— About this exercise —
Among the entries below, find the lines with the word "right" and copy them.

— Data for review —
------

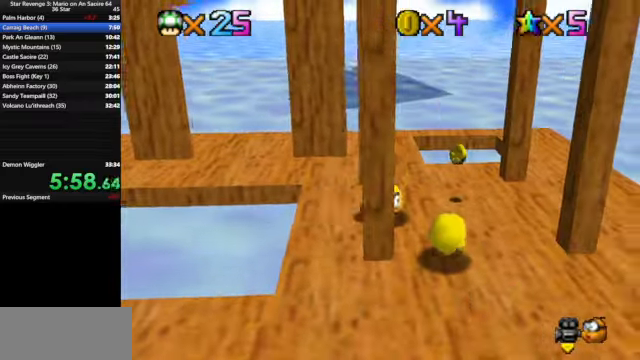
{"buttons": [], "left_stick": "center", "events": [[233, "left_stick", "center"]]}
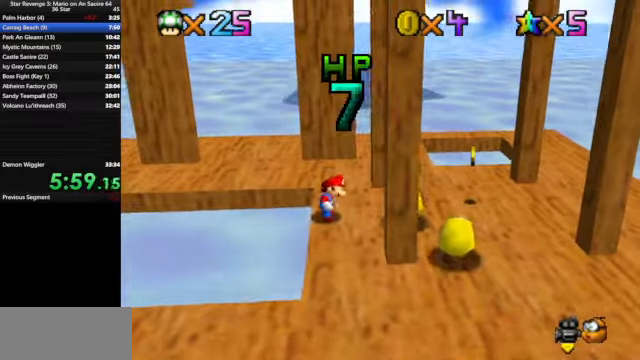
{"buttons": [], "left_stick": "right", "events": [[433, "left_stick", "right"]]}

------

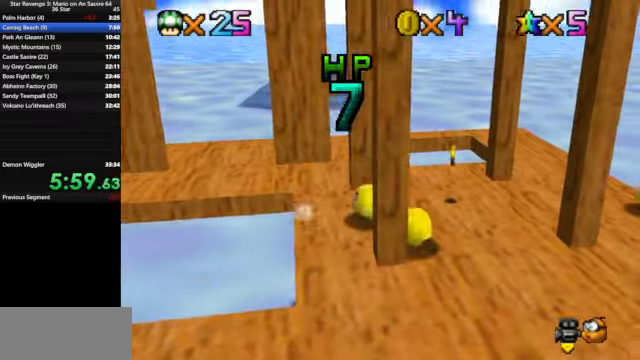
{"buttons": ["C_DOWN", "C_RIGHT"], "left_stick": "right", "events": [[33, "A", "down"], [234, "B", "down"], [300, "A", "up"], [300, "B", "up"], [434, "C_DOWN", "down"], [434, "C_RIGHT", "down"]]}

------

— Solution to the exercise —
{"buttons": [], "left_stick": "right", "events": [[433, "left_stick", "right"]]}
{"buttons": ["C_DOWN", "C_RIGHT"], "left_stick": "right", "events": [[33, "A", "down"], [234, "B", "down"], [300, "A", "up"], [300, "B", "up"], [434, "C_DOWN", "down"], [434, "C_RIGHT", "down"]]}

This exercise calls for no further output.